On a fair construction of the testimony set forth in the bill of exceptions, the jury were not warranted in finding that such an offer had been made. On the direct examination, the plaintiff testified that “ Mr. Gould was very anxious at the time to hire the hotel.” When asked by his own attorney as to what was said at that time, he testified: “ They were ready to talk and do business; they came down and looked the plans over.” The defendant’s attorney at that point interrupted the plaintiff’s examination with the question, “ What did they say?” and the plaintiff answered, “ They were ready to take the hotel, from what they talked with me. I told Miss Crabtree that I had talked with them, and that they were anxious to get the hotel. She said she was tired out and was going to New York, and would not do anything about it until she came back. That was about January 2, 1899.” On cross-examination the plaintiff testified, in answer to the question, “ Did you ever get any offer from Gould and Polio for that property?” — “No, because I gave them the terms at that time, the same terms given to Mann, and just at that time Miss Crabtree said she would not do anything about the property.” He also testified on cross-examination that he never got from Gould and Polio any offer and never communicated to Miss Crabtree or to Mr. Gilman any offer from Gould and Pollo, and that “ they always talked about hiring it on the same plan that Mann hired it on.” This testimony falls short of proving an offer to take the hotel on *486the terms of the Mann lease, and there is nothing in the rest of the cross-examination which brings this testimony up to being evidence of that fact. On re-direct examination, the plaintiff testified: “ I told her [Miss Crabtree] they were ready to hire on the same terms as the Mann lease.”

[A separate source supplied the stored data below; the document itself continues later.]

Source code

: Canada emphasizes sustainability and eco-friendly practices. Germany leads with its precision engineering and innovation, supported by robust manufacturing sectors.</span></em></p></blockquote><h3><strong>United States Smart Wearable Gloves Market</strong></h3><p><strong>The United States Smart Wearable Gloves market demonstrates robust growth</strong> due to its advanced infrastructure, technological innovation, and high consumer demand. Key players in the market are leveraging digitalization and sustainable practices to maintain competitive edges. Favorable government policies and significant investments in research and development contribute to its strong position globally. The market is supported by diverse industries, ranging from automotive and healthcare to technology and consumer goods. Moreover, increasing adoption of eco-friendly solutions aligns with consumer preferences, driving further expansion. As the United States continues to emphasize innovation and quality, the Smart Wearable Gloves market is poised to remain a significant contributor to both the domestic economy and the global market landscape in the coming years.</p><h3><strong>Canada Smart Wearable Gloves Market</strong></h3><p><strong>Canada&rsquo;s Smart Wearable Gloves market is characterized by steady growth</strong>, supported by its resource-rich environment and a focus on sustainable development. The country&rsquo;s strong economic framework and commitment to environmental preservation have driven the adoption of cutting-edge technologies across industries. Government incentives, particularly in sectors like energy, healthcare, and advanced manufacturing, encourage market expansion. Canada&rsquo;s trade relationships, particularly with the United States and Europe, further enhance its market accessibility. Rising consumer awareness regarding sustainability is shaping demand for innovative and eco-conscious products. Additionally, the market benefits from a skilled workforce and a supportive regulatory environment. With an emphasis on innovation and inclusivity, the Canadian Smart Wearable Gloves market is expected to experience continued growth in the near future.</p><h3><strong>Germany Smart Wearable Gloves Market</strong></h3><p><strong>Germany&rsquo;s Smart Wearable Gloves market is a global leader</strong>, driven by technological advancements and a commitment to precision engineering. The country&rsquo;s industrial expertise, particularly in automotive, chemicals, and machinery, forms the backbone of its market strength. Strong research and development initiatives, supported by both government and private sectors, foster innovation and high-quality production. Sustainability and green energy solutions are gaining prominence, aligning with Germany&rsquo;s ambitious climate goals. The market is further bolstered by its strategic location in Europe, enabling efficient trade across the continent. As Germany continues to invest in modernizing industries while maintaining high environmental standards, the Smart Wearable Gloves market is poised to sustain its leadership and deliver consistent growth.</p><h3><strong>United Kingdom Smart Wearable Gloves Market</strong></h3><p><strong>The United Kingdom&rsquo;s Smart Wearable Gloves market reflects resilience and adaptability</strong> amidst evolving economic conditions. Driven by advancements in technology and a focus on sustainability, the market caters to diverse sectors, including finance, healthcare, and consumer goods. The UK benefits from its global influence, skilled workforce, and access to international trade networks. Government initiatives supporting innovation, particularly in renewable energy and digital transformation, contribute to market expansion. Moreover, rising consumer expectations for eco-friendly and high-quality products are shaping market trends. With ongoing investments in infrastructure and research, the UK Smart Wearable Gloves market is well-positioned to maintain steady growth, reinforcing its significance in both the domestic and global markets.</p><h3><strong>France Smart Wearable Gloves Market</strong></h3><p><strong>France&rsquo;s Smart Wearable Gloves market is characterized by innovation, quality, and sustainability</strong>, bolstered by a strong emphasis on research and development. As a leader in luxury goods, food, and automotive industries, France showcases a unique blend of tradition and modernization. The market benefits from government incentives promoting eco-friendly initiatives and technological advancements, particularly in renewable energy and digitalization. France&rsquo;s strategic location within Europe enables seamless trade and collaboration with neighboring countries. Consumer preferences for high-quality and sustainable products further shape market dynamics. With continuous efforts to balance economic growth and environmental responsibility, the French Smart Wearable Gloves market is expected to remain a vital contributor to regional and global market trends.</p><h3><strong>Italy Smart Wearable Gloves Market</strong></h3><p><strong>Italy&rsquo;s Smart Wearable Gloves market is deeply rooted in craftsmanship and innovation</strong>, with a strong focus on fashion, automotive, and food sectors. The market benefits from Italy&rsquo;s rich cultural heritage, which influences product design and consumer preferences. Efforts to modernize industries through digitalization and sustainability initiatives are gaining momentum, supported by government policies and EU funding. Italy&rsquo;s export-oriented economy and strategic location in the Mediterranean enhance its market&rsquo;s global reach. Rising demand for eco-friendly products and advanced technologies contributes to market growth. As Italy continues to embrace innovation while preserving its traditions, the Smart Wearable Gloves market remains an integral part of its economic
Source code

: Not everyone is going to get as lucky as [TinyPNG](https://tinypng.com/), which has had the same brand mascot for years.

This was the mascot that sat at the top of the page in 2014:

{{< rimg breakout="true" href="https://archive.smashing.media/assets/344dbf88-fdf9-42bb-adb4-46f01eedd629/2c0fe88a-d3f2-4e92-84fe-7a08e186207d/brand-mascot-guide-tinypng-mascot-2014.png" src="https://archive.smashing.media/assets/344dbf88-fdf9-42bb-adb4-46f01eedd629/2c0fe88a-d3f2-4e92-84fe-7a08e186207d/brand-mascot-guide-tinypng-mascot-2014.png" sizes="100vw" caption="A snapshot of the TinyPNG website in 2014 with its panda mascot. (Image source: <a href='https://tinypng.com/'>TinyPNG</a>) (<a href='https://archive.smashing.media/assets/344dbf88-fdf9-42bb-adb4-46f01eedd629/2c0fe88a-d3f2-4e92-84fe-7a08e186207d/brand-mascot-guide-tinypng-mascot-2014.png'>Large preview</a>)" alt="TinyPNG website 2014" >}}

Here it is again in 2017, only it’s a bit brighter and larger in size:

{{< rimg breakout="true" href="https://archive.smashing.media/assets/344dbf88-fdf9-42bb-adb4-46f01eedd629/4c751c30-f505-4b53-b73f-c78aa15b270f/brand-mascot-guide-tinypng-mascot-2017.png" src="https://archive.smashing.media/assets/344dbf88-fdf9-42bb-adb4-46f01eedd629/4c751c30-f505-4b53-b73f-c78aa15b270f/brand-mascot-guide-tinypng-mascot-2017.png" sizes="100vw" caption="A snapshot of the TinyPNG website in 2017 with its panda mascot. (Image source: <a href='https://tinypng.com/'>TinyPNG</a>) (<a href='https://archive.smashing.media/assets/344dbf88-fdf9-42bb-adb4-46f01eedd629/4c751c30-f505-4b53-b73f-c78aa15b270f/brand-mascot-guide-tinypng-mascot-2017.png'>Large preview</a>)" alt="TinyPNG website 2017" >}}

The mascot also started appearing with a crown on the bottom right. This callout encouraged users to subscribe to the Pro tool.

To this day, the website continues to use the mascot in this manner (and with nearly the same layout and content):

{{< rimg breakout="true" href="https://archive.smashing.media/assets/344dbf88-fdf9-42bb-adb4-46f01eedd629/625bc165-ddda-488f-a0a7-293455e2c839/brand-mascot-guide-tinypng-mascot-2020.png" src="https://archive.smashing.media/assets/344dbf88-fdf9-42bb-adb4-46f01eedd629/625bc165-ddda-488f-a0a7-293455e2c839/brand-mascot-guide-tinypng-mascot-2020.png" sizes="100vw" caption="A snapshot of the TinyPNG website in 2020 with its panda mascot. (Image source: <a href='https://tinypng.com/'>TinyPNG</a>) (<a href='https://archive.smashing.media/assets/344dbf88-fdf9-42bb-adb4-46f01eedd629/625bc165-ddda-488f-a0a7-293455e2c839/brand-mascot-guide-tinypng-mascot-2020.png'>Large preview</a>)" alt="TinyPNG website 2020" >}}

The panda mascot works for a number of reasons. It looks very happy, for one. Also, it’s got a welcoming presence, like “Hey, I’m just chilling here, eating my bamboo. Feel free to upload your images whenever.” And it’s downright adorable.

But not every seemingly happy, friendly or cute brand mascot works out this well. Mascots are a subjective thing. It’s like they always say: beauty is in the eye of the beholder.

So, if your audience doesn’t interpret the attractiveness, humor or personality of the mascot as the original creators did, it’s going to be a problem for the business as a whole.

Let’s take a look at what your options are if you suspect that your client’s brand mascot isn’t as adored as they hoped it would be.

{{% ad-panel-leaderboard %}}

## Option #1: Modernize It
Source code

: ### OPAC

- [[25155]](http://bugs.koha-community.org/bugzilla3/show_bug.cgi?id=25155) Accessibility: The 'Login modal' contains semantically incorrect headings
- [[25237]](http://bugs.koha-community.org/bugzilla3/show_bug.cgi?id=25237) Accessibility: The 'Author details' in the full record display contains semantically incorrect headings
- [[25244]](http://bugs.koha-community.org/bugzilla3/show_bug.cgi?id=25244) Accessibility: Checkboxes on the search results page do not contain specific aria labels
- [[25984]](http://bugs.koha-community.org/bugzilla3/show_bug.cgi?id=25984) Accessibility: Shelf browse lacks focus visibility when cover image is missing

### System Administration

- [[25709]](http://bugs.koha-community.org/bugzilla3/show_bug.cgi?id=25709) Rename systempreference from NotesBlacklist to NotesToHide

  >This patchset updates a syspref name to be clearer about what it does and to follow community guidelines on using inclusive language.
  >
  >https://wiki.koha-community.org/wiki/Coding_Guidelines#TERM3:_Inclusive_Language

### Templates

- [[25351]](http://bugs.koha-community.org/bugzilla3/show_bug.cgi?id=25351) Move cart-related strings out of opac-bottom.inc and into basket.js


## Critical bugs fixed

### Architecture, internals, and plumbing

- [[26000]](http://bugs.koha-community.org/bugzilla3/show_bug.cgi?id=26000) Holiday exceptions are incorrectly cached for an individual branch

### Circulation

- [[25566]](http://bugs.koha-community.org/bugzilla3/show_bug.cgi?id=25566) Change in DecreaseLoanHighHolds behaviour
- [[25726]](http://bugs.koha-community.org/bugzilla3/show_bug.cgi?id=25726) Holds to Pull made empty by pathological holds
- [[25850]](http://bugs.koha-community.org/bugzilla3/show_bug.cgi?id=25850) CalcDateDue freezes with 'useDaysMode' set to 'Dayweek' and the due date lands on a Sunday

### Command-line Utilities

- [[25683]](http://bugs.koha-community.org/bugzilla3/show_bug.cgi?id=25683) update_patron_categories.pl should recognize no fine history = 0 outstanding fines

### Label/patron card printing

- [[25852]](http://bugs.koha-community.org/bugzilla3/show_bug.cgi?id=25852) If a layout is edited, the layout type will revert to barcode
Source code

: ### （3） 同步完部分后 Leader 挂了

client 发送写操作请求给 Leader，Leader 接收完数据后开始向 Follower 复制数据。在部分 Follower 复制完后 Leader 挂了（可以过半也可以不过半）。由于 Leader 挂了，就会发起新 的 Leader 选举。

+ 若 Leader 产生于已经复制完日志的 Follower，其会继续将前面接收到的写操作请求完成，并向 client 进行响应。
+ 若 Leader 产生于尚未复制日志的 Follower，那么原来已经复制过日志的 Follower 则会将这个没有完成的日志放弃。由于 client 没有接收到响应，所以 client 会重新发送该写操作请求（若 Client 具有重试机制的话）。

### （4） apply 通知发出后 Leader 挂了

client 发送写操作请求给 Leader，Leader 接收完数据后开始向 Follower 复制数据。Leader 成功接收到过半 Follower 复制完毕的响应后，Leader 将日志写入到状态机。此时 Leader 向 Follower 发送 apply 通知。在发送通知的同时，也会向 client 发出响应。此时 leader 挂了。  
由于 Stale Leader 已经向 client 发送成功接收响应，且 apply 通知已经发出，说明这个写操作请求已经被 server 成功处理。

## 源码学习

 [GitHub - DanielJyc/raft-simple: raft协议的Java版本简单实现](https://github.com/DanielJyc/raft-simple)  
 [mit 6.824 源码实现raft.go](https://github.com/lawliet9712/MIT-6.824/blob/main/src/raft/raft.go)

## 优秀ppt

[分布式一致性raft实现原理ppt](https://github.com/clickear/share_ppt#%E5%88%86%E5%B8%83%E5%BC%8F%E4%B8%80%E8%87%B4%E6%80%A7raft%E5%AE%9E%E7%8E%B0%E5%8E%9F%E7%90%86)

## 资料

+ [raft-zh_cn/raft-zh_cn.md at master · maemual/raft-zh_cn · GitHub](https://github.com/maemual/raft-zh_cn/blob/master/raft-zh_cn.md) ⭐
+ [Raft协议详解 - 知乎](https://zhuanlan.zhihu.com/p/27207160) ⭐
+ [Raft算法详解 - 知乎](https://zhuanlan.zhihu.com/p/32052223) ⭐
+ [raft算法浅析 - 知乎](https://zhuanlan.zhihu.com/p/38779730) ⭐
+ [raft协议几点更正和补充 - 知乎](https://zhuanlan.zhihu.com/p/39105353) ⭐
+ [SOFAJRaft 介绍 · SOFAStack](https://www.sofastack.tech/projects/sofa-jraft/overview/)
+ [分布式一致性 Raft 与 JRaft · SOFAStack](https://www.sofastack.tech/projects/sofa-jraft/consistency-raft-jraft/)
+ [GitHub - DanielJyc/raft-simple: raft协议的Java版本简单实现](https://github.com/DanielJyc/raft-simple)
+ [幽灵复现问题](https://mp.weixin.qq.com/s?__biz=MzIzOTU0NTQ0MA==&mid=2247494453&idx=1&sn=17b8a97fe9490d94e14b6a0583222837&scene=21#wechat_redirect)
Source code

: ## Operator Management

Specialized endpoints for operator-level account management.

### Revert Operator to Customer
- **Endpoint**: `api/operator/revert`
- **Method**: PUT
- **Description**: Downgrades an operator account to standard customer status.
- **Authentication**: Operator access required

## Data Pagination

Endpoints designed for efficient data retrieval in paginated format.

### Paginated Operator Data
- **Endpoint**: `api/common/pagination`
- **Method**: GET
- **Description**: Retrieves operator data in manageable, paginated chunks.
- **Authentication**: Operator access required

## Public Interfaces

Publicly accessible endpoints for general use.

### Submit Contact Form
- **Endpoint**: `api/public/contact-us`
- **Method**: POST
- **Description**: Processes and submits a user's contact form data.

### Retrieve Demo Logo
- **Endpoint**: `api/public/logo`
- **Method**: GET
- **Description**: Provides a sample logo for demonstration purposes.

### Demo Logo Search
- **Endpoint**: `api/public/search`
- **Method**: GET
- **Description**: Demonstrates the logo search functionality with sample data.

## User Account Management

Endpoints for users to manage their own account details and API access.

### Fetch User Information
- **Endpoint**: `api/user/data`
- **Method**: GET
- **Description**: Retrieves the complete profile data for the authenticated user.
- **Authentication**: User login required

On a fair construction of this testimony as a whole, we are of opinion that the jury were not warranted in finding that Gould and Polio offered to take the hotel before January 2, on the terms of the Mann lease. The jury were justified in finding that the plaintiff told the defendant that Gould and Polio were ready to take the hotel on those terms4 but taking into account the refusal of the plaintiff to testify that any such offer was made, when he was asked on direct examination what was said by Gould and Polio to him, and taking into account the explicit statement on cross-examination that no direct proposition was ever made by Gould and Polio, we think that all the jury would have been justified in finding was that Gould and Polio were believed by him to be ready to take the hotel on the terms of the Mann lease, but that they never said so and never made an offer to that effect.

*"Exceptions to the ruling on the fifth and sixth counts overruled; exception to the ruling on the fourth count sustained.